There are no restrictions of the lexical order of container TLVs within a packet. If the version and instance fields are included in all container TLVs for a particular big TLV, then there are no restrictions on the distribution of those container TLVs into different packets of an LSP. However, container TLV parts of a particular big TLV in an LSP may be placed in a minimal number of fragments of that LSP so when the big TLV changes, a smaller number of LSP fragments are changed. Also, the purpose of the version field is to be sure that a receiver gets a coherent version of a big TLV. The version may be omitted where practical to save space if either of the following conditions apply:

- i) If all the container TLVs with pieces of a particular big TLV are conveyed in the same packet, that is because all of the packet content will be either received or not received. Thus, all of the pieces of a revised big TLV will be received at the same time and be coherent; and
- ii) If a big TLV rarely changes and the distribution of any change can be delayed for a bit more than twice the time by which it can be reasonably expected that the previous value may reach all destinations or be expired.

One possible conservative estimate of such a time is MaxAge plus a few seconds. For example, using an architectural constant value of 20 minutes for MaxAge, if it is reasonable to require the distribution of any change to a big TLV not to occur for at least 1,204 seconds (MaxAge+4 seconds) after the last such distribution, then the version field is not needed.

In an embodiment, the originating node may start a timer with such a value when it distributes a changed value in a big TLV and may not distribute another change to any part of that big TLV until that timer expires. A receiving node, to assure that it sees a coherent version of a big TLV, may start a similar but slightly shorter timer, for example, MaxAge+2 seconds (1,202 seconds) when it receives a changed container TLV for a big TLV and wait until that timer has expired before assembling a big TLV from the container TLVs holding that big TLV.

The instance field distinguishes different instances of a big TLV with the same type (T) being distributed simultaneously by an originating node in container TLVs. The instance field is not needed for a big TLV of type (T) that occurs once.

The number of octets of a big TLV in each container TLV may be maximized to reduce the number of container TLVs and thus reduce the overhead of the initial container TLV fields; however, it is unlikely that a big TLV will exactly fill an integer number of container TLVs. Therefore, it is likely that at least one container TLV will not be full. Furthermore, in the case of extended LSPs, the size of a container TLV is normally limited by the packet size which may constrain it to a value such that it is not full.

If a big TLV is actually not big and would have a Length field of 255 or less (or less than will fit in one packet for an extended LSP), the big TLV may not be sent in one or more container TLVs to avoid the overhead of the container TLV headers.
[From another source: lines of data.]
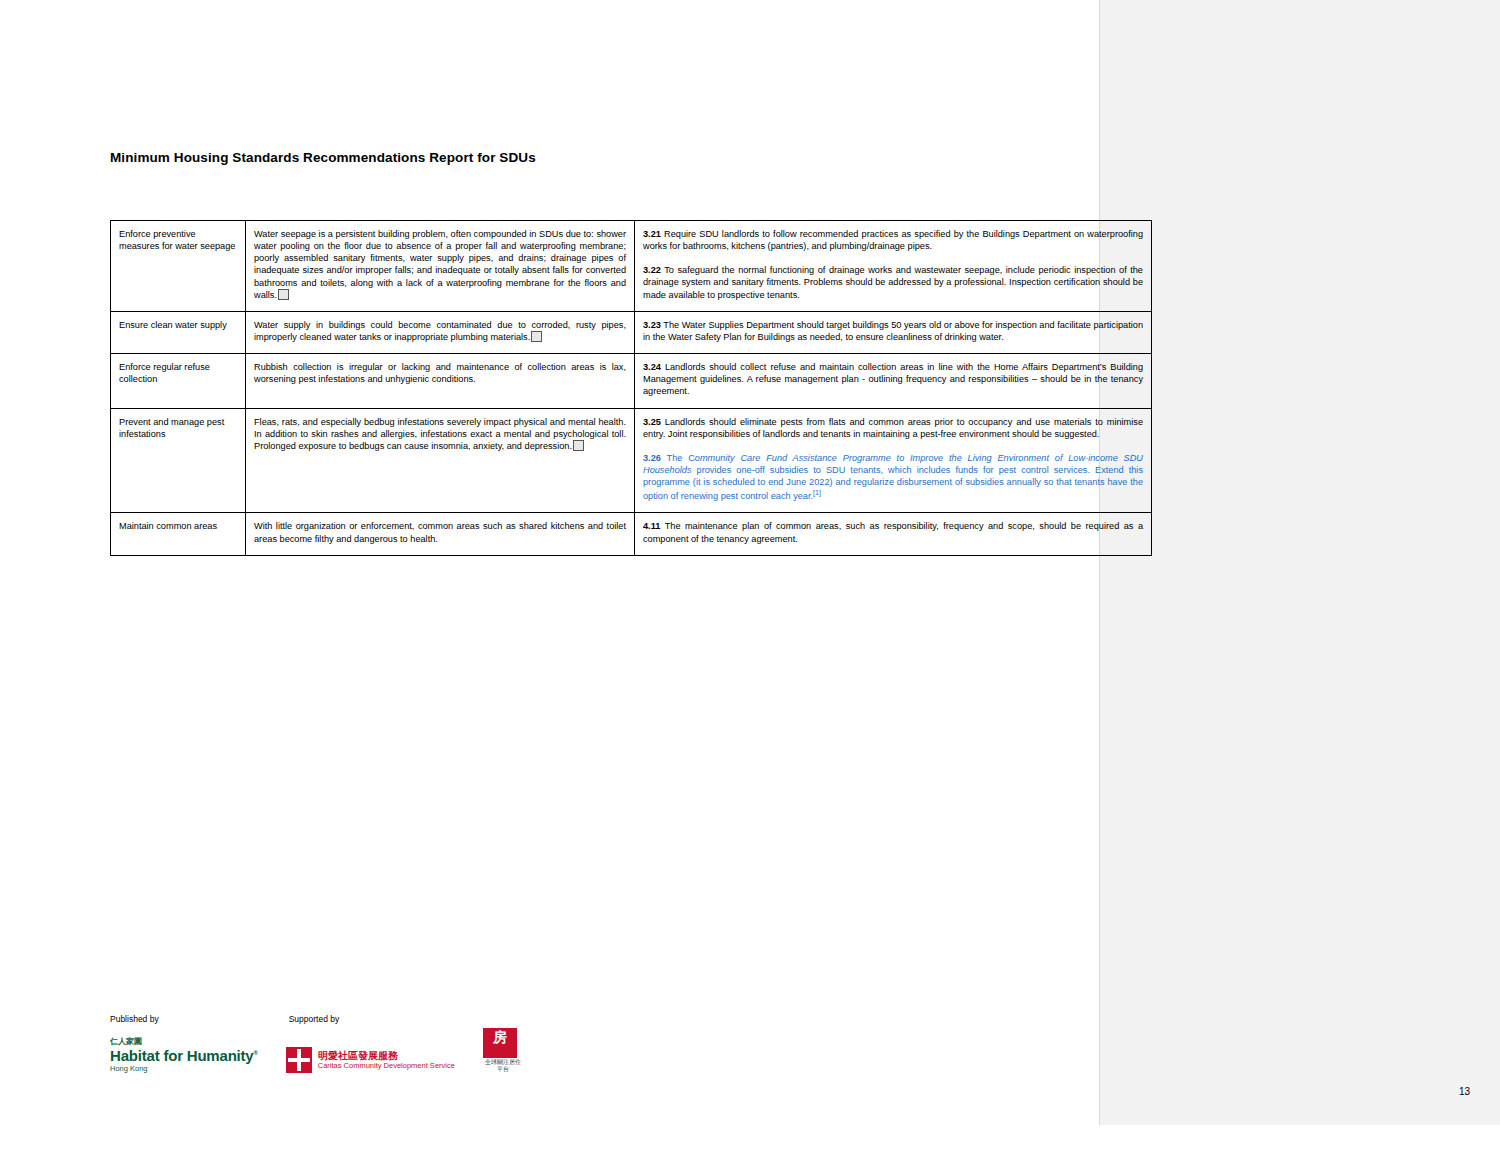Minimum Housing Standards Recommendations Report for SDUs
| Enforce preventive measures for water seepage | Water seepage is a persistent building problem, often compounded in SDUs due to: shower water pooling on the floor due to absence of a proper fall and waterproofing membrane; poorly assembled sanitary fitments, water supply pipes, and drains; drainage pipes of inadequate sizes and/or improper falls; and inadequate or totally absent falls for converted bathrooms and toilets, along with a lack of a waterproofing membrane for the floors and walls. | 3.21 Require SDU landlords to follow recommended practices as specified by the Buildings Department on waterproofing works for bathrooms, kitchens (pantries), and plumbing/drainage pipes. 3.22 To safeguard the normal functioning of drainage works and wastewater seepage, include periodic inspection of the drainage system and sanitary fitments. Problems should be addressed by a professional. Inspection certification should be made available to prospective tenants. |
| Ensure clean water supply | Water supply in buildings could become contaminated due to corroded, rusty pipes, improperly cleaned water tanks or inappropriate plumbing materials. | 3.23 The Water Supplies Department should target buildings 50 years old or above for inspection and facilitate participation in the Water Safety Plan for Buildings as needed, to ensure cleanliness of drinking water. |
| Enforce regular refuse collection | Rubbish collection is irregular or lacking and maintenance of collection areas is lax, worsening pest infestations and unhygienic conditions. | 3.24 Landlords should collect refuse and maintain collection areas in line with the Home Affairs Department’s Building Management guidelines. A refuse management plan - outlining frequency and responsibilities – should be in the tenancy agreement. |
| Prevent and manage pest infestations | Fleas, rats, and especially bedbug infestations severely impact physical and mental health. In addition to skin rashes and allergies, infestations exact a mental and psychological toll. Prolonged exposure to bedbugs can cause insomnia, anxiety, and depression. | 3.25 Landlords should eliminate pests from flats and common areas prior to occupancy and use materials to minimise entry. Joint responsibilities of landlords and tenants in maintaining a pest-free environment should be suggested. 3.26 The C ommunity Care Fund Assistance Programme to Improve the Living Environment of Low-income SDU Households provides one-off subsidies to SDU tenants, which includes funds for pest control services. Extend this programme (it is scheduled to end June 2022) and regularize disbursement of subsidies annually so that tenants have the option of renewing pest control each year. [1] |
| Maintain common areas | With little organization or enforcement, common areas such as shared kitchens and toilet areas become filthy and dangerous to health. | 4.11 The maintenance plan of common areas, such as responsibility, frequency and scope, should be required as a component of the tenancy agreement. |
Published by
Supported by
仁人家園
Habitat for Humanity®
Hong Kong
明愛社區發展服務
Caritas Community Development Service
房
全球關注居住平台
13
However, there may be cases where enforcing this causes undue code path complexity or other problems so a big TLV in a single container TLV with a “0” order field and the E-flag bit set is explicitly permitted.
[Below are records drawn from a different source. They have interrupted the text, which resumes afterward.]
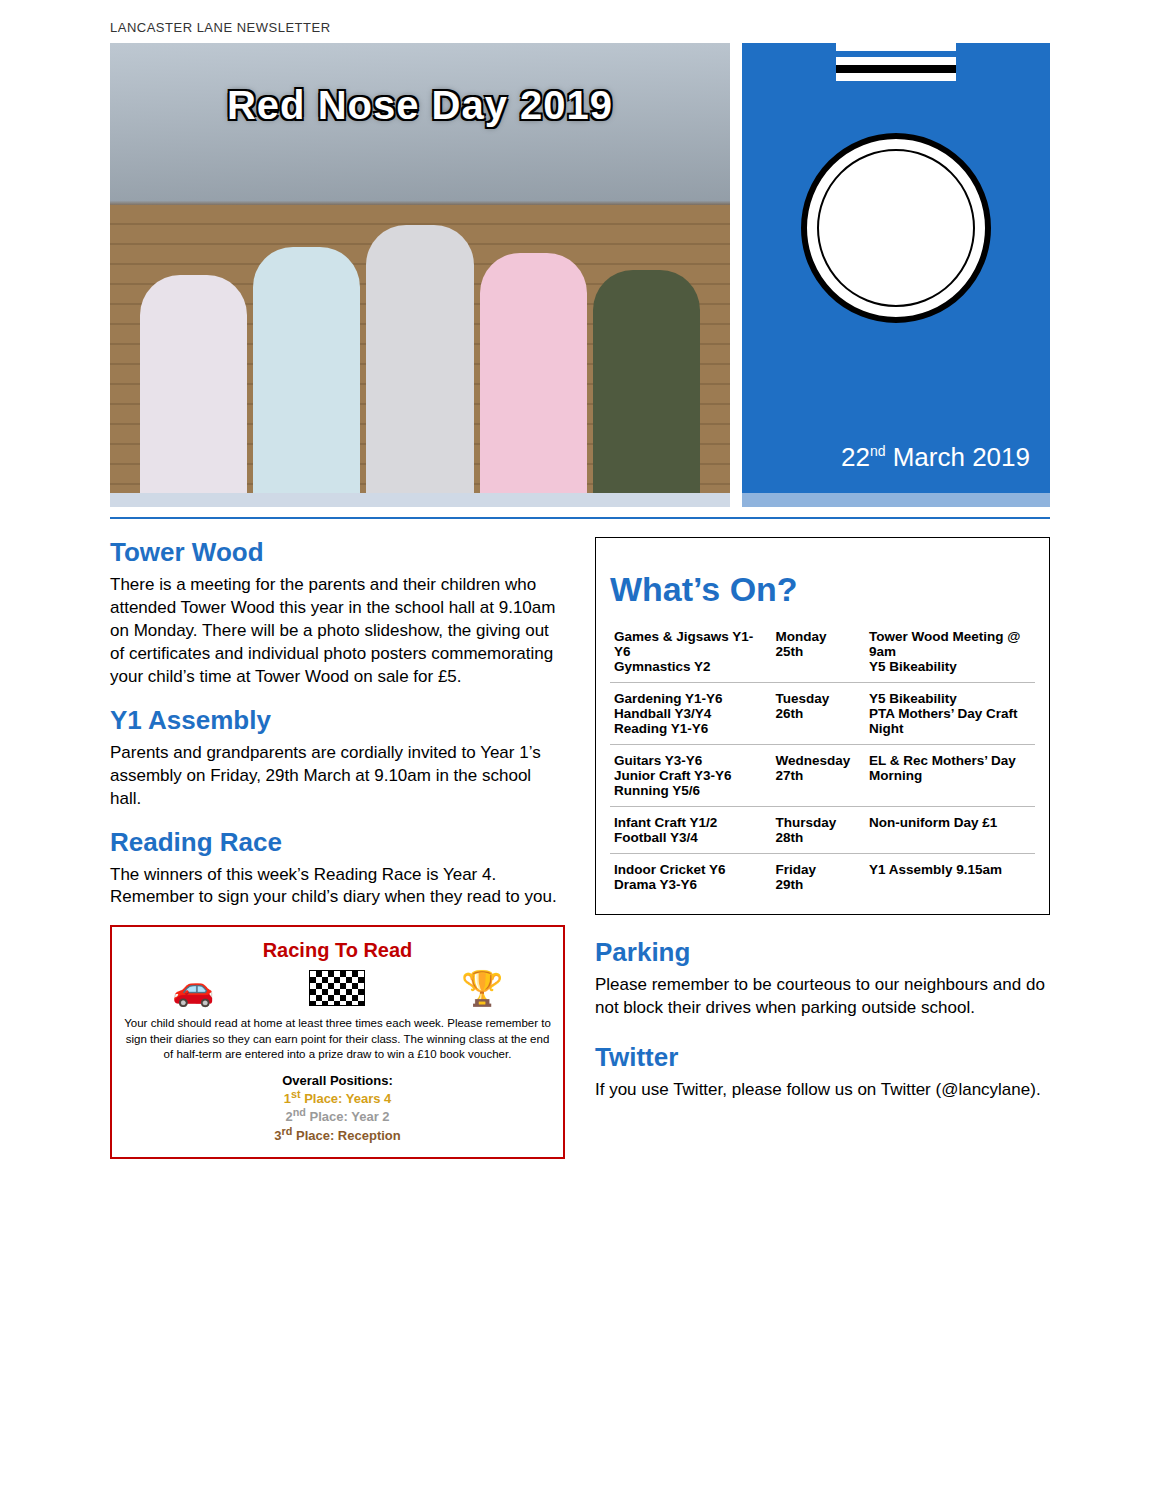LANCASTER LANE NEWSLETTER
Red Nose Day 2019
LANCASTER LANE
LL
PRIMARY SCHOOL
22nd March 2019
Tower Wood
There is a meeting for the parents and their children who attended Tower Wood this year in the school hall at 9.10am on Monday. There will be a photo slideshow, the giving out of certificates and individual photo posters commemorating your child’s time at Tower Wood on sale for £5.
Y1 Assembly
Parents and grandparents are cordially invited to Year 1’s assembly on Friday, 29th March at 9.10am in the school hall.
Reading Race
The winners of this week’s Reading Race is Year 4. Remember to sign your child’s diary when they read to you.
Racing To Read
🚗 🏆
Your child should read at home at least three times each week. Please remember to sign their diaries so they can earn point for their class. The winning class at the end of half-term are entered into a prize draw to win a £10 book voucher.
Overall Positions:
1st Place: Years 4
2nd Place: Year 2
3rd Place: Reception
What’s On?
| Games & Jigsaws Y1-Y6 Gymnastics Y2 | Monday 25th | Tower Wood Meeting @ 9am Y5 Bikeability |
| Gardening Y1-Y6 Handball Y3/Y4 Reading Y1-Y6 | Tuesday 26th | Y5 Bikeability PTA Mothers’ Day Craft Night |
| Guitars Y3-Y6 Junior Craft Y3-Y6 Running Y5/6 | Wednesday 27th | EL & Rec Mothers’ Day Morning |
| Infant Craft Y1/2 Football Y3/4 | Thursday 28th | Non-uniform Day £1 |
| Indoor Cricket Y6 Drama Y3-Y6 | Friday 29th | Y1 Assembly 9.15am |
Parking
Please remember to be courteous to our neighbours and do not block their drives when parking outside school.
Twitter
If you use Twitter, please follow us on Twitter (@lancylane).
FIG. 10 is a diagram of a big TLV 800 of type (T) with a 600-byte value field 820 according to an embodiment of the disclosure. The big TLV 800 includes a type (T) field 805 and a length field 810. The big TLV 800 cannot be properly originated or processed as a normal IS-IS TLV because its value is 600 bytes, which exceeds the maximum value (e.g., 255).

FIG. 11 is a diagram of the encoding 900 of the big TLV 800 of type (T) as a normal TLV 920 of type (T) and two (2) container TLVs 930 and 940 of Type (TBD) according to an embodiment of the disclosure. FIG. 11 shows the encoding 900 as three TLVs suitable for inclusion in one PDU (no version or instance fields needed).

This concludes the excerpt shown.